Protest im Exil

Am Mittwoch demonstrieren etwa 75 Exil-Iraner vor dem Brandenburger
Tor. Sie kritisieren wirtschaftliche und politische Missstände im Iran

Von Hannah El-Hitami

Die Demonstrierenden vor dem Brandenburger Tor haben Glück: Kurz vor Beginn ihrer Kundgebung am Mittwoch endet der Dauerregen. „Nieder mit Rohani!“– „Nieder mit Chamenei!“, rufen die etwa 75 Frauen und Männer und schwenken die grün-weiß-rote Flagge des Iran.

Masumeh Bolurchi steht am Rand der skandierenden Menge, deren Rufe von Trommelwirbeln begleitet werden. Die 63-Jährige ist Vertreterin des Nationalen Widerstandsrats Iran (NWRI), der den Protest organisiert hat. Mit leuch­tenden Augen erklärt sie die Ziele der Proteste: „Wir wollen Demokratie, wir wollen Freiheit, wir wollen Jobs.“ Bolurchi zeigt auf Plakate einiger Protestierender. Zu sehen ist das lächelnde Gesicht Maryam Rajavis, mit rotem Kopftuch umhüllt. Der NWRI hat die Oppositionspolitikerin Rajavi zur Präsidentin des iranischen Widerstands gewählt und verehrt sie als Symbol für Freiheit und Demokratie.

Mit der jüngsten Protestbewegung im Iran solidarisieren sich unterschiedliche exil-iranische Organisationen, fast täglich finden Solidaritätskundgebungen vor dem Brandenburger Tor oder vor iranischen Botschaften weltweit statt.
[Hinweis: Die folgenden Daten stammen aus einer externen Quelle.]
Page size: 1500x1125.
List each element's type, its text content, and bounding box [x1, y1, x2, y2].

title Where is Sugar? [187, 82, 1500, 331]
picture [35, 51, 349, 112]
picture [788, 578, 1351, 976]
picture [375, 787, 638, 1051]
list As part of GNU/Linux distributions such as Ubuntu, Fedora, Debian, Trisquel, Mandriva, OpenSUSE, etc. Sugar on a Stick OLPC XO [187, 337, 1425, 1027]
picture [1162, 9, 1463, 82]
Oppositionelle mit verschiedenen politischen Motiven

Die Ideologien der veranstaltenden Organisationen unterscheiden sich teils stark voneinander. Laut Bundesverfassungsschutz ist der NWRI etwa der politische Arm der „Volksmojahedin Iran“, einer revolutionär-marxistischen Oppositionsgruppe mit islamischer Prägung, der bis 2001 auch für terroristische Anschläge im Iran verantwortlich war. Er ist in Deutschland mit etwa 900 Mitgliedern vertreten.

Seit einer Woche kommt es im Iran zu Massendemonstrationen. Was mit der Empörung über zu hohe Lebensmittelpreise begann, hat inzwischen Oppositionelle mit verschiedenen politischen Motiven mobilisiert, gegen das theokratische Regime zu protestieren. Mehrere hundert Personen sollen bei den landesweiten Unruhen festgenommen worden sein. 21 Menschen wurden getötet, darunter 16 Demonstrierende.

Die deutsche Bundesregierung hat sich bislang zurückhaltend geäußert. Auch dagegen wird am Mittwoch demonstriert. „Uns stört, dass die deutsche Bundesregierung die iranische Regierung nicht in ihre Schranken weist“, sagt NWRI-Sympathisant Mahmood Mahoutchiyan vor dem Brandenburger Tor. Mitglied ist er nach eigener Aussage nicht. Deutschland müsse die iranische Regierung sanktionieren und die Freilassung der Inhaftierten fordern, sagt er.

Positiver findet er die Reaktion von Donald Trump, der sich seit Beginn der Proteste mehrfach per Twitter geäußert hat. „Zeit für Veränderung“ forderte der US-Präsident und kündigte an, die Menschenrechtslage im Land genau zu beobachten. „Er steht hinter der iranischen Bevölkerung und gibt ihr Hoffnung“, sagt Mahoutchiyan.